*** Opening INFORMATION SHOWN ***

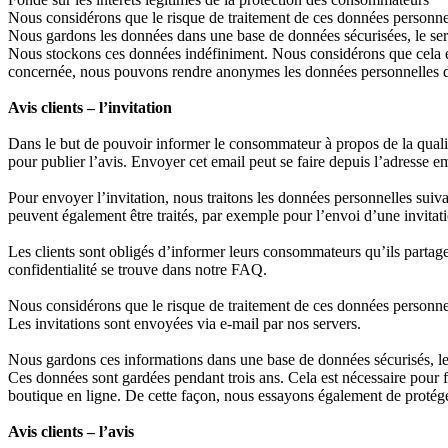
Nous considérons que le risque de traitement de ces données personnell
Nous gardons les données dans une base de données sécurisées, le serv
Nous stockons ces données indéfiniment. Nous considérons que cela es
concernée, nous pouvons rendre anonymes les données personnelles du
Avis clients – l’invitation
Dans le but de pouvoir informer le consommateur à propos de la qualit
pour publier l’avis. Envoyer cet email peut se faire depuis l’adresse 
Pour envoyer l’invitation, nous traitons les données personnelles s
peuvent également être traités, par exemple pour l’envoi d’une invitatio
Les clients sont obligés d’informer leurs consommateurs qu’ils partage
confidentialité se trouve dans notre FAQ.
Nous considérons que le risque de traitement de ces données personne
Les invitations sont envoyées via e-mail par nos servers.
Nous gardons ces informations dans une base de données sécurisés, le 
Ces données sont gardées pendant trois ans. Cela est nécessaire pour fo
boutique en ligne. De cette façon, nous essayons également de protége
Avis clients – l’avis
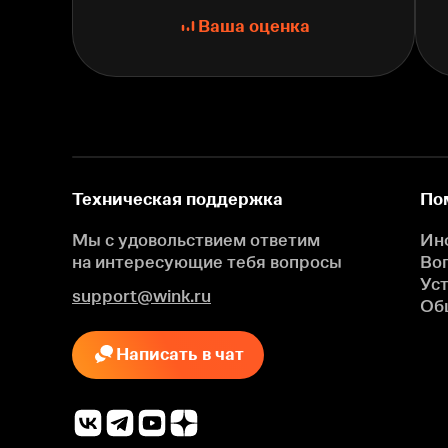
Ваша оценка
Техническая поддержка
По
Мы с удовольствием ответим
Ин
на интересующие
тебя вопросы
Во
Ус
support@wink.ru
Об
Написать в чат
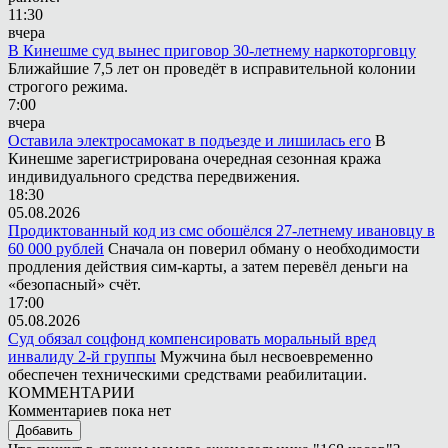
11:30
вчера
В Кинешме суд вынес приговор 30-летнему наркоторговцу
Ближайшие 7,5 лет он проведёт в исправительной колонии
строгого режима.
7:00
вчера
Оставила электросамокат в подъезде и лишилась его
В
Кинешме зарегистрирована очередная сезонная кража
индивидуального средства передвижения.
18:30
05.08.2026
Продиктованный код из смс обошёлся 27-летнему ивановцу в
60 000 рублей
Сначала он поверил обману о необходимости
продления действия сим-карты, а затем перевёл деньги на
«безопасный» счёт.
17:00
05.08.2026
Суд обязал соцфонд компенсировать моральный вред
инвалиду 2-й группы
Мужчина был несвоевременно
обеспечен техническими средствами реабилитации.
КОММЕНТАРИИ
Комментариев пока нет
Добавить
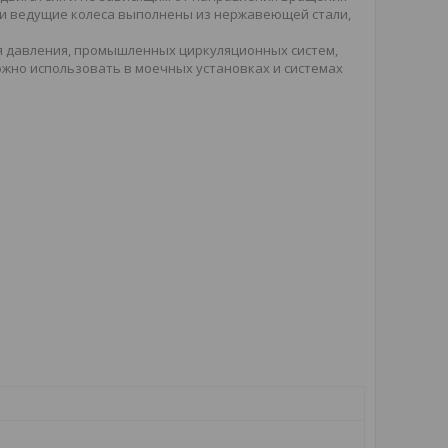
е и ведущие колеса выполнены из нержавеющей стали,
 давления, промышленных циркуляционных систем,
ожно использовать в моечных установках и системах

*** Closing INFORMATION SHOWN ***

§ WHAT YOU WILL DO
In the lines above, locate the string "Кинешме". Copy every line where it occurs.

§ OUTPUT FOR THIS EXERCISE
В Кинешме суд вынес приговор 30-летнему наркоторговцу
Кинешме зарегистрирована очередная сезонная кража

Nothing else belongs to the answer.